WHAT YOU NEED TO DO -
Give the records below again, word for word. No pictures belong in the copy.

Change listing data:

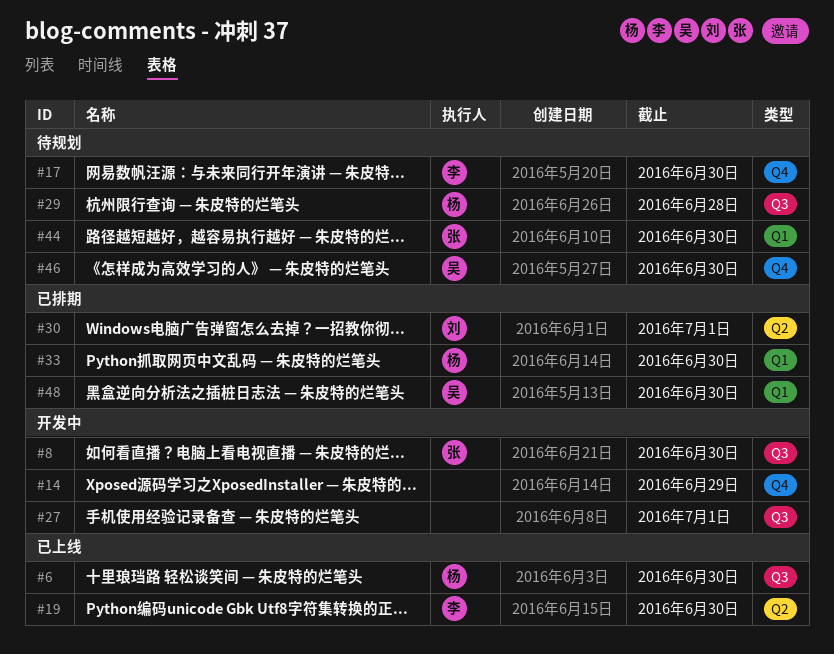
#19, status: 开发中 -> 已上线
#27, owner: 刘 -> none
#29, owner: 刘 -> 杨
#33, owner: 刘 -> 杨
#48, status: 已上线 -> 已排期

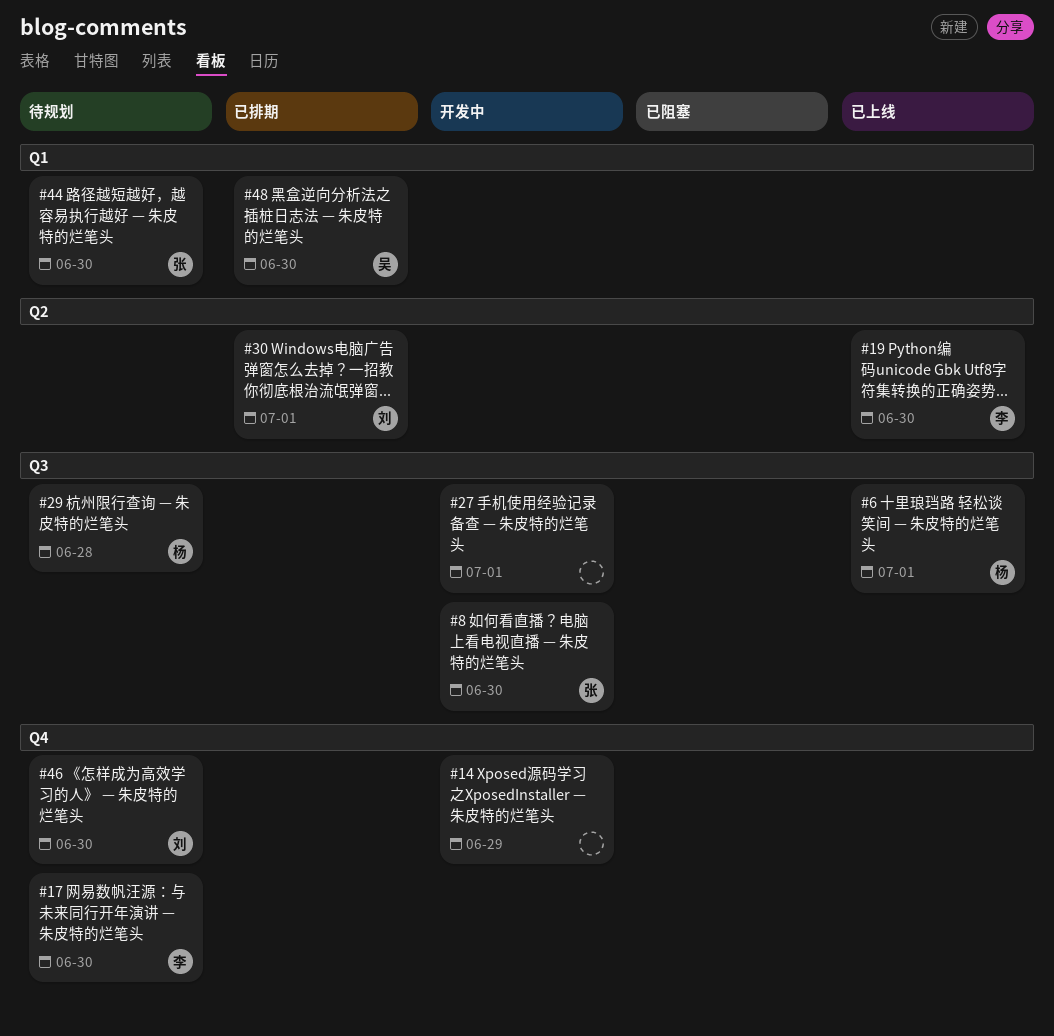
#6, due: Jun 30 -> Jul 1
#33: present -> none
#46, owner: 吴 -> 刘

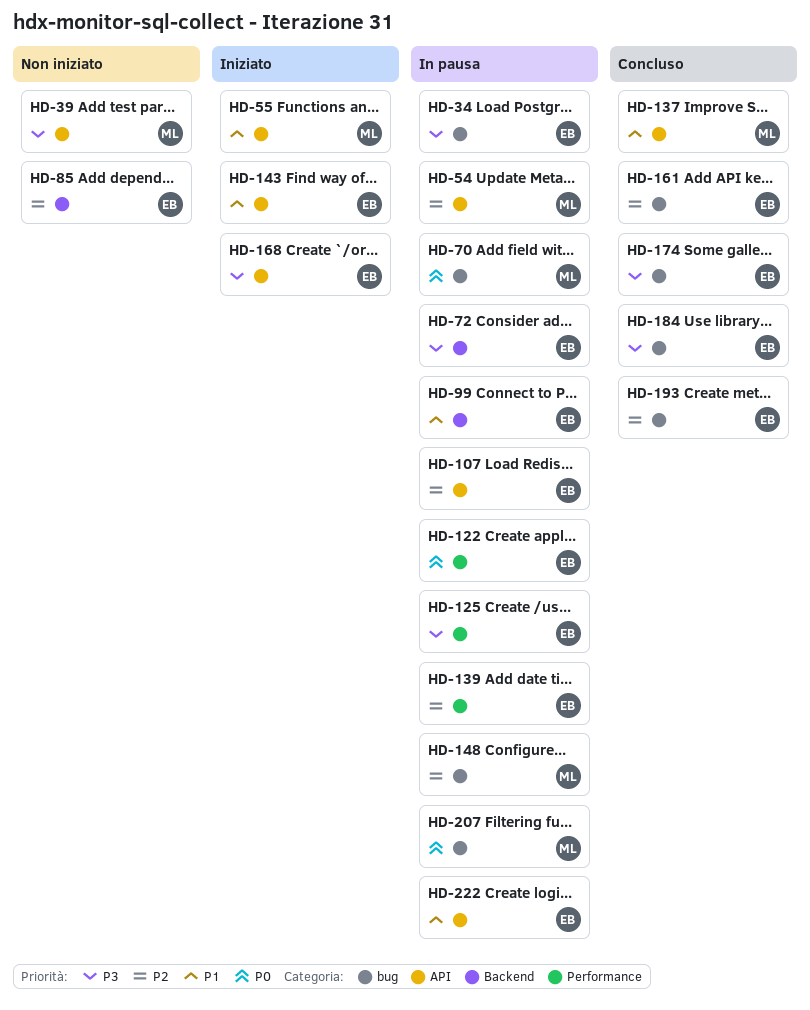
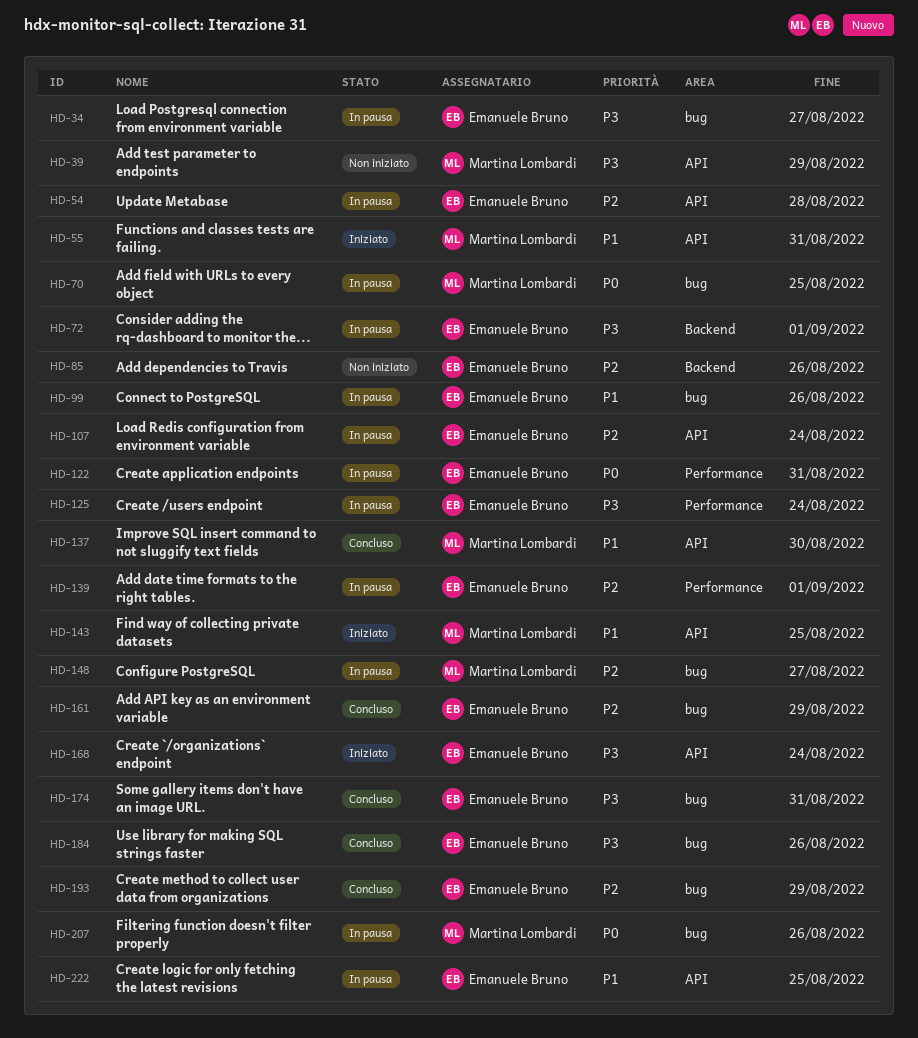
HD-54, owner: Martina Lombardi -> Emanuele Bruno
HD-99, label: Backend -> bug
HD-143, owner: Emanuele Bruno -> Martina Lombardi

SOLUTION FOR THIS TASK -
#19, status: 开发中 -> 已上线
#27, owner: 刘 -> none
#29, owner: 刘 -> 杨
#33, owner: 刘 -> 杨
#48, status: 已上线 -> 已排期

#6, due: Jun 30 -> Jul 1
#33: present -> none
#46, owner: 吴 -> 刘

HD-54, owner: Martina Lombardi -> Emanuele Bruno
HD-99, label: Backend -> bug
HD-143, owner: Emanuele Bruno -> Martina Lombardi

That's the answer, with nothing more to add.